Diriez-vous que l’oubli des victimes est lié à leur identité juive ?

C’est très juste. Je pense par exemple au silence assourdissant d’une partie du mouvement féministe face à ce qui a été un féminicide à grande échelle. On constate également des complicités au sein des Nations unies et le rôle ambigu de l’UNRWA. Une image du Palestinien a été construite où, en tant que victime de l’Occident, de la « colonisation », de « l’apartheid » et du « génocide », on peut tout accepter. On tente d’effacer ce crime du 7 octobre parce qu’il dérange. Malgré tout, je crois profondément en l’avenir des Juifs en France. L’âme juive est profondément ancrée dans notre société. L’oublier, c’est risquer de nous perdre nous-mêmes.


Quelles sont vos impressions après le scrutin historique des élections législatives ?

Pour la première fois, j’ai le sentiment que notre destin nous échappe, que nous perdons le contrôle. L’incertitude est totale quant à l’avenir alors même que nous avons déjà de nombreux défis à relever, et de nombreuses fractures et divisions à combler. J’éprouve un sentiment de très grande gravité.

« Il ne peut y avoir aucune complaisance envers La France insoumise »

Comment percevez-vous l’état actuel de la gauche politique et ses choix d’alliance avec LFI ?

Il ne peut y avoir aucune complaisance envers La France insoumise. On ne lutte pas contre l’extrême droite en s’alliant avec ceux qui ont propagé la haine des Juifs et d’Israël.
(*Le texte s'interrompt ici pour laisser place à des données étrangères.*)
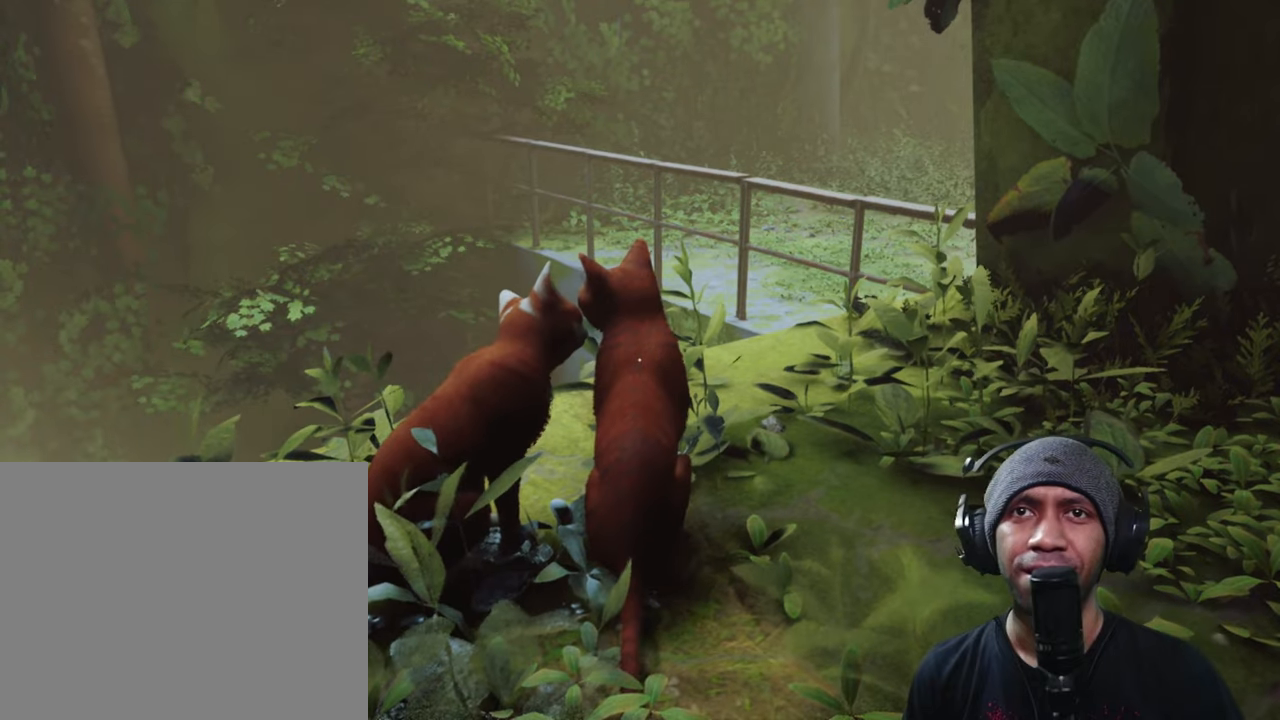
{"buttons": ["R2"], "left_stick": "center", "right_stick": "center", "button_events": []}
Je continue de croire que cela rend irréconciliables ceux qui ont une certaine idée de la France et de la République, avec ceux qui ont utilisé cette haine à des fins électoralistes, cherchant à placer le Juif au cœur d’une campagne européenne comme un élément de leur manifeste politique. C’est une faute impardonnable. 


« Se désister pour des élus de gauche face au Rassemblement national ne signifie pas gouverner demain avec LFI », a déclaré le président de la République. Devant la situation actuelle, comment auriez-vous agi à sa place ? 

Si demain, le Rassemblement national obtient la majorité absolue à l’Assemblée nationale, il faudra respecter le choix des Français. Le président de la République devra, sous contrôle du peuple, veiller à ce que la parole et les engagements de la France soient respectés, ainsi que la séparation des pouvoirs.


L’Assemblée nationale devra, avec le soutien du Sénat, en l’absence de majorité absolue, trouver des solutions pour respecter les engagements européens de la France, soutenir l’Ukraine, aborder les grandes questions de sécurité, d’immigration, de qualité des services publics, de l’éducation et de la santé, et de réduction des déficits. Le pays ne peut pas se permettre d'être paralysé. Ceux qui ont exercé le pouvoir doivent contribuer à ce sursaut.


7 octobre, manifeste contre l'effacement d'un crime, David Reinharc aux Éditions Descartes & cie, 250 pages, 20 euros.